» TASKS:
(1) Quote the Norwin Marching Band text from "I was a member" up to and including "predecessor to BOA.)".
(2) In the Norwin Marching Band text, who is named as the band's director?
(3) List every distinct year mentioned in the Norwin Marching Band text.

» TEXT BLOCK:
==*==

I was a member of Norwin Marching Band from 1980 – 1982. We competed frequently and won often. Norwin began competing with Marching Bands of America (MBA) in 1979 and had done well. So, when I joined in 1980 they were already on their way to making a name for themselves on the national scene. (MBA was the predecessor to BOA.)

Norwin competed in two MBA Regionals in ’80 and won them both. As the season progressed, we heard that MBA had a Grand National Championship and we wanted to go. Our director, LJ Hancock, had other plans. He wasn’t taking us, yet.

You plan the work and then work the plan. Don’t let anyone knock you off of your path.


We had a ton of momentum coming out of the 1980 season and knew we could win Nationals. There was a trophy table in the band room that we used for our current season awards. We had around 40 trophies on that table. One day, a band-member took little slips of paper and wrote “Nationals” on each one. Then they stuck those slips of paper on top of every trophy.

==*==

» DATA PROVIDED:
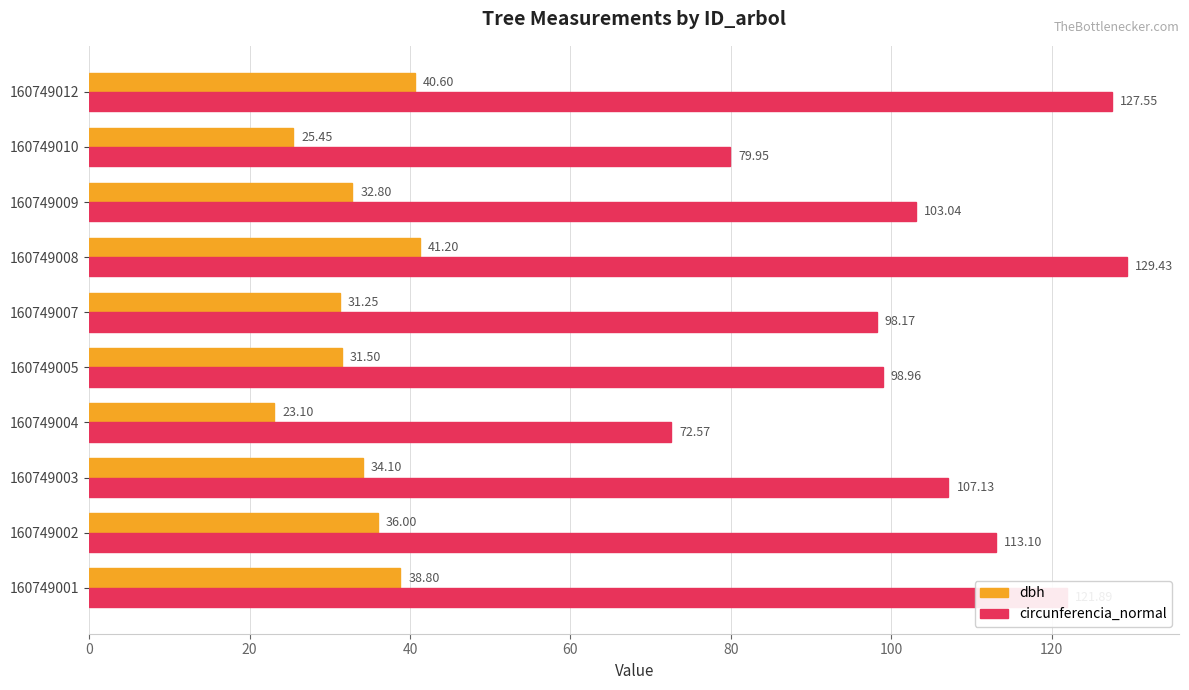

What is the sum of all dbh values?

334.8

==*==

» SOLUTIONS TO EACH TASK:
(1)
I was a member of Norwin Marching Band from 1980 – 1982. We competed frequently and won often. Norwin began competing with Marching Bands of America (MBA) in 1979 and had done well. So, when I joined in 1980 they were already on their way to making a name for themselves on the national scene. (MBA was the predecessor to BOA.)

(2) LJ Hancock

(3) 1979, 1980, 1982